In the recent hubbub over the Beatles, the reunion of Cliff and the Shadows may have been overlooked, contempt representing an even more venerable anniversary of 50 years since their first chart appearance.
It's a valedictory affair, the impending arena tour representing their last appearances together so these revisitings of their finest moments are the final studio recordings of an notable alliance, best captured in an exuberant "Do You Wanna Dance" and a rustic "Bachelor Boy". As you'd expect from rockers pushing 70, it's a sedate affair: there's no curled lip delinquency about "Move It", which has lost its youthful snarl but gained a verse in the intervening years. Hank Marvin's orderly picking, however, has lost none of its sparkle, recalling the work of James Burton which divine this most influential of guitarists. Coincidentally, Burton's old boss Ricky Nelson is the closest equivalence to Cliff's clean-cut charm on "Travelling Light" and "Living Doll", while less well-known songs such as "On the Beach" and "I Could Easily Fall" are (with hindsight) reminiscent of early Beatles album tracks, suggesting the Fab Four's subverter impact was built on similar foundations to their most imposing predecessors. Finally, though, it's a soft-centred souvenir.
Download this: 'Bachelor Boy', 'Do You Wanna Dance'

Friday, 4 September 2009

Cliff Richard: The Shadows sell out Perth gig


There are plenty of passionate Cliff Richard fans in this town, with the musical legend's Burswood Dome concert alongside The Shadows sold out.
Fans have been starved of the chance to see the band live since 1961, resulting in unprecedented demand.
Today, a second concert was announced.
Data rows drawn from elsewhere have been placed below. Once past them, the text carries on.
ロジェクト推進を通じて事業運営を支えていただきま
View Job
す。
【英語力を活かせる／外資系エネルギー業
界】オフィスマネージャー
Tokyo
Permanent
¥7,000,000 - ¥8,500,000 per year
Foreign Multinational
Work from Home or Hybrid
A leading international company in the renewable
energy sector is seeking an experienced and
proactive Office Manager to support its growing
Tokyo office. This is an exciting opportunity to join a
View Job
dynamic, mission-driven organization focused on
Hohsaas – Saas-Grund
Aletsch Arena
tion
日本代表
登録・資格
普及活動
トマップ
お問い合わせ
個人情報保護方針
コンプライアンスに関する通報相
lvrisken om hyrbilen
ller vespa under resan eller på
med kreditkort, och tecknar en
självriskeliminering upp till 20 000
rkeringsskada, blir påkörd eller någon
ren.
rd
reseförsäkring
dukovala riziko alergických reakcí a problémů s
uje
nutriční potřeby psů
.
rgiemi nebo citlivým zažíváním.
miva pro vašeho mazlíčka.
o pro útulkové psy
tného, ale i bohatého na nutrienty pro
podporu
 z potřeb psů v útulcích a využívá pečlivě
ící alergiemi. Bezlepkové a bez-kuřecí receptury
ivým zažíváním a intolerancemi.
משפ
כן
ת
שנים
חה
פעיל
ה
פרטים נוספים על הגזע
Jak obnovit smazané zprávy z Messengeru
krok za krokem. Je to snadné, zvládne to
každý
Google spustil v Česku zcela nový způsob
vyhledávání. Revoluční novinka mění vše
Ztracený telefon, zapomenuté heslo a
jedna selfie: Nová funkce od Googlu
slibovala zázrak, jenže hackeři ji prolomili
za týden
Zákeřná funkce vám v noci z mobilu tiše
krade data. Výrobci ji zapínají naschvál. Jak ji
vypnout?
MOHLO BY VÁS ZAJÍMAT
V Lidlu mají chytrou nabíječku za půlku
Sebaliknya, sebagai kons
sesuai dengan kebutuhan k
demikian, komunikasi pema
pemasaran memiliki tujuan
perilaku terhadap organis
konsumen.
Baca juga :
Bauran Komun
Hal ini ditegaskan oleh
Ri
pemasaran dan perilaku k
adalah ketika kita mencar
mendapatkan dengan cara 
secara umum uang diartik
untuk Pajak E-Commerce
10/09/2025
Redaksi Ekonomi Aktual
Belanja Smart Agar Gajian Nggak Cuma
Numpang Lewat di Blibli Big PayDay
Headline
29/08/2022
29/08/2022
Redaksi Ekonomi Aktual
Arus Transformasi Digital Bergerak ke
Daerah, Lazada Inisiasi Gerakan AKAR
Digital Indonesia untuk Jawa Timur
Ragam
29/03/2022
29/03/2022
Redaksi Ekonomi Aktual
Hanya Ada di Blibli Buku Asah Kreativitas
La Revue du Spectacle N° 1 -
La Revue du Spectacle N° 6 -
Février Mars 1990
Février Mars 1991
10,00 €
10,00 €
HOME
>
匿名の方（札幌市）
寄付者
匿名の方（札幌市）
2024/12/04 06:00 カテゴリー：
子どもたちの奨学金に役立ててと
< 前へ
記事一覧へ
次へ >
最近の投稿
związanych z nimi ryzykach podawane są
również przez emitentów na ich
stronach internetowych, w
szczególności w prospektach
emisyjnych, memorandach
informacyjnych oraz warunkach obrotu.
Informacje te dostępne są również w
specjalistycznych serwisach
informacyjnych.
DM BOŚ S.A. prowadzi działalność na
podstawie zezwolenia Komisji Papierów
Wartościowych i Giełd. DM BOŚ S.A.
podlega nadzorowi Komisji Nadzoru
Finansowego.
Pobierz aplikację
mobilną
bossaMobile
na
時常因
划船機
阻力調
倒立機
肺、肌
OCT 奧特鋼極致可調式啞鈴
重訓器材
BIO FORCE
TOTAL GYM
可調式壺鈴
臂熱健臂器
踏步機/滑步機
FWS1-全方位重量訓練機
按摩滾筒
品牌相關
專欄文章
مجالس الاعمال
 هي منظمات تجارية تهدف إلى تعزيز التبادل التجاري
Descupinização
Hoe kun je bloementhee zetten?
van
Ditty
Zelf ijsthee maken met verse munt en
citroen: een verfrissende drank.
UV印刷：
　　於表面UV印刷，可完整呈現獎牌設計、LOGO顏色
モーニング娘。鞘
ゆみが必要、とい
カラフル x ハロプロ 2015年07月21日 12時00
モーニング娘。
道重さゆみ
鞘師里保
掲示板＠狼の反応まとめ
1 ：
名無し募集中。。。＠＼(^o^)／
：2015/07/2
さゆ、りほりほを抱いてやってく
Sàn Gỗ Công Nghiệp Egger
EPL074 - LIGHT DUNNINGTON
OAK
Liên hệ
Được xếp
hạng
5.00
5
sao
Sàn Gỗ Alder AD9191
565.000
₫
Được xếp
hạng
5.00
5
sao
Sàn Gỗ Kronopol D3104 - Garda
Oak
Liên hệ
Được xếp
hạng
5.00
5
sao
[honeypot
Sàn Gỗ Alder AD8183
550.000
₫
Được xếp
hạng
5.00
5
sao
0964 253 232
The band will be playing again on Sunday February 7.
Legendary guitarist Hank Marvin, who plays in The Shadows, lives a mostly quiet beingness in East Perth, but will certainly bust out some hot tunes during the tour.
It is 50 years since Cliff Richard and The Shadows got together. This Australian tour, billed as their Final Reunion, will bring them back to Oz for the first time since 1961.
Promoter Paul Dainty said there had been "unprecedented need for tickets for this tour. Cliff Richard and the Shadows have not been to Australia since 1961 so it's been a long wait to look this legendary band".
Tickets for the Sunday February 7 show go on sale on September 17, from midday.